There is now extensive evidence that amyloid-beta peptide is toxic to neurons and that its cytotoxic effects can be attributed to a domain corresponding to amyloid-beta 25-35, GSNKGAIIGLM. We have shown recently that the serine proteinase inhibitor (serpin)-enzyme complex receptor (SEC-R), a receptor initially identified for binding of alpha1-antitrypsin (alpha1-AT) and other serine protease inhibitors, also recognizes the amyloid-beta 25-35 domain. In fact, by recognizing the amyloid-beta 25-35 domain, SEC-R mediates cell surface binding, internalization, and degradation of soluble amyloid-beta peptide. In this study, we examined the possibility that SEC-R mediates the neurotoxic effect of amyloid-beta peptide. A series of peptides based on the sequences of amyloid-beta peptide and alpha1-AT was prepared soluble in dimethyl sulfoxide or insoluble in water and examined in assays for SEC-R binding, for cytotoxicity in neuronal PC12 cells and murine cortical neurons in primary culture, and for aggregation in sodium dodecyl sulfate-polyacrylamide gel electrophoresis (SDS-PAGE) analysis.

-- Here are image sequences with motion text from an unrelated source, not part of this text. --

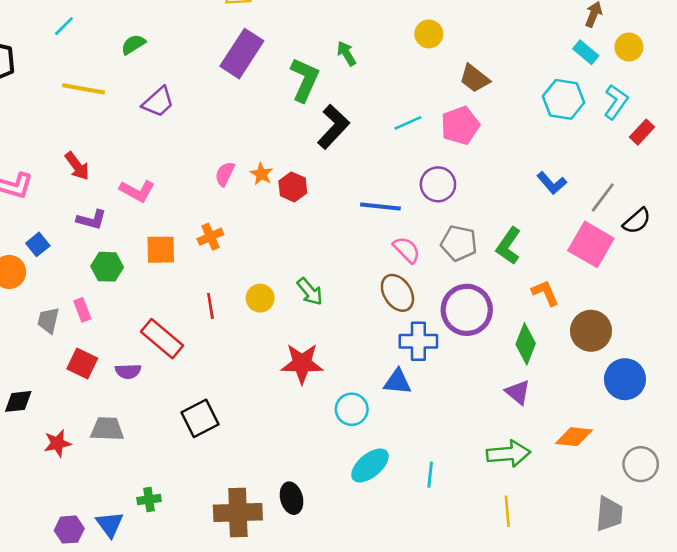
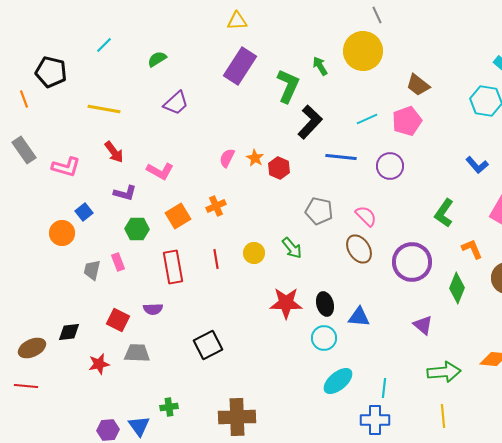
yellow circle: (429, 34) -> (363, 51), moved, size x1.8
yellow line: (84, 89) -> (104, 109), moved
blue line: (380, 207) -> (341, 157), moved
gray pentagon: (459, 243) -> (319, 211), moved
orange square: (161, 250) -> (178, 216), turned -30
red rectangle: (162, 339) -> (173, 267), moved, turned 40
blue cross: (418, 341) -> (375, 420), moved
red square: (82, 363) -> (118, 320), moved
purple triangle: (518, 392) -> (423, 325), moved
black ellipse: (292, 498) -> (325, 304), moved

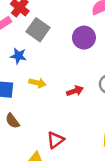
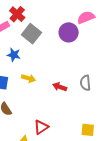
purple circle: (84, 38) -> (69, 32), moved
red arrow: (75, 91) -> (60, 87), turned -144

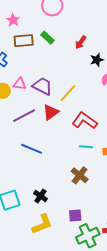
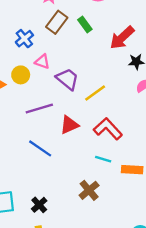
brown rectangle: (24, 41) -> (57, 22), turned -60
red arrow: (81, 42) -> (122, 38), size x1.6
pink triangle: (20, 84) -> (42, 62), moved
red triangle: (51, 112) -> (69, 125), moved

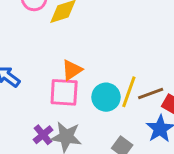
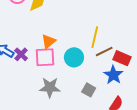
yellow line: (129, 92) -> (95, 37), moved
purple cross: (43, 135) -> (21, 54), moved

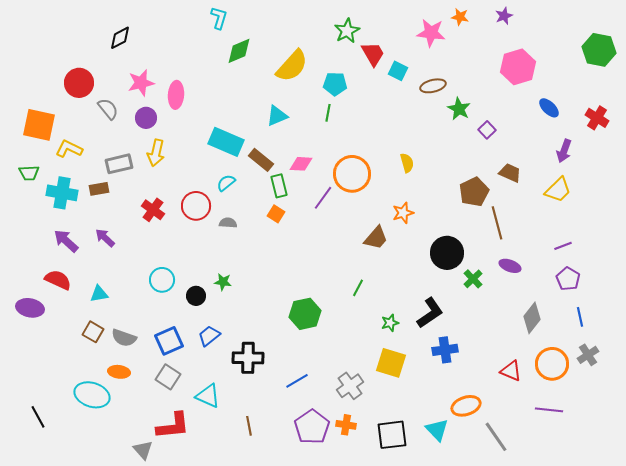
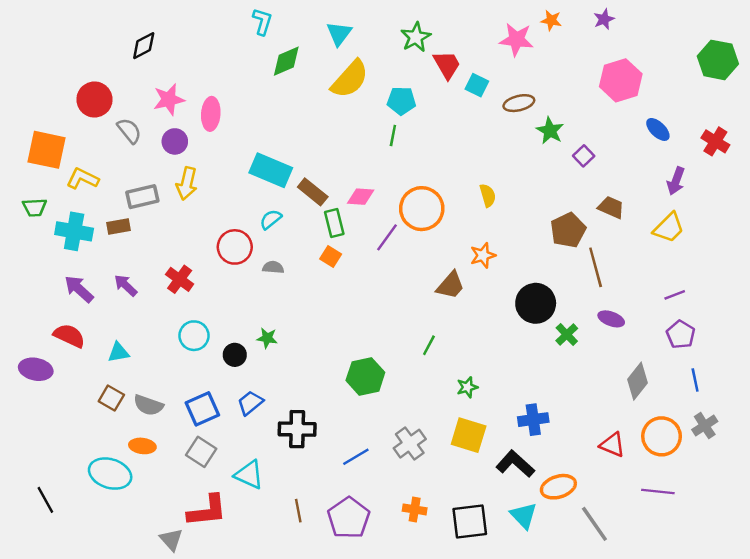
cyan triangle: (277, 116) -> (339, 34), moved, turned -30
red cross: (153, 210) -> (180, 279), moved
black L-shape: (430, 313) -> (515, 464), moved, turned -104
gray cross: (350, 386) -> (410, 444), moved
purple pentagon: (312, 427) -> (349, 518), moved

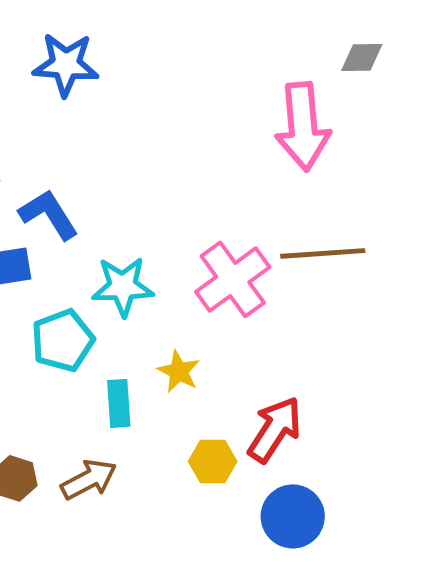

The results show that amyloid-beta peptide 25-35 and amyloid-beta peptide 1-40 prepared soluble in dimethyl sulfoxide compete for binding to SEC-R, are nontoxic, and migrate as monomers in SDS-PAGE analysis. In contrast, the same peptides aged in water did not compete for binding to SEC-R but were toxic and migrated as aggregates in SDS-PAGE. An all-D-amyloid-beta 25-35 peptide was not recognized at all by SEC-R but retained full toxic/aggregating properties. Using a series of deleted, substituted, and chimeric ambeta/alpha1-AT peptides, toxicity correlated well with aggregation but poorly with SEC-R recognition. In a subclone of PC12 cells which developed resistance to the toxic effect of aggregated amyloid-beta 25-35 there was a 2.5-3-fold increase in the number of SEC-R molecules/cell compared with the parent PC12 cell line. These data show that SEC-R does not mediate the cytotoxic effect of aggregated amyloid-beta peptide. Rather, SEC-R could play a protective role by mediating clearance and catabolism of soluble, monomeric amyloid-beta peptide, if soluble amyloid-beta peptide proves to be an in vivo precursor of the insoluble, toxic peptide.
目前有大量证据表明β淀粉样肽对神经元有毒性,其细胞毒性作用可归因于与β淀粉样肽25 - 35(GSNKGAIIGLM)相对应的结构域。我们最近发现,丝氨酸蛋白酶抑制剂(serpin)-酶复合物受体(SEC-R)最初被确定为可结合α1-抗胰蛋白酶(α1-AT)和其他丝氨酸蛋白酶抑制剂,它也能识别β淀粉样肽25 - 35结构域。事实上,通过识别β淀粉样肽25 - 35结构域,SEC-R介导可溶性β淀粉样肽在细胞表面的结合、内化及降解。在本研究中,我们探究了SEC-R介导β淀粉样肽神经毒性作用的可能性。制备了一系列基于β淀粉样肽和α1-AT序列的肽,这些肽可溶于二甲基亚砜或不溶于水,并对其进行SEC-R结合检测、对原代培养的神经元PC12细胞和小鼠皮质神经元的细胞毒性检测以及十二烷基硫酸钠-聚丙烯酰胺凝胶电泳(SDS-PAGE)分析中的聚集检测。结果表明,溶于二甲基亚砜的β淀粉样肽25 - 35和β淀粉样肽1 - 40竞争结合SEC-R,无毒,且在SDS-PAGE分析中以单体形式迁移。相比之下,在水中老化的相同肽不竞争结合SEC-R,但有毒,且在SDS-PAGE中以聚集体形式迁移。全D型β淀粉样肽25 - 35根本不被SEC-R识别,但保留了全部毒性/聚集特性。使用一系列缺失、取代和嵌合的β淀粉样肽/α1-AT肽,毒性与聚集密切相关,但与SEC-R识别关系不大。在对聚集的β淀粉样肽25 - 35的毒性作用产生抗性的PC12细胞亚克隆中,与亲代PC12细胞系相比,每个细胞中SEC-R分子数量增加了2.5 - 3倍。这些数据表明,SEC-R不介导聚集的β淀粉样肽的细胞毒性作用。相反,如果可溶性β淀粉样肽被证明是不溶性有毒肽的体内前体,SEC-R可能通过介导可溶性单体β淀粉样肽的清除和分解代谢发挥保护作用。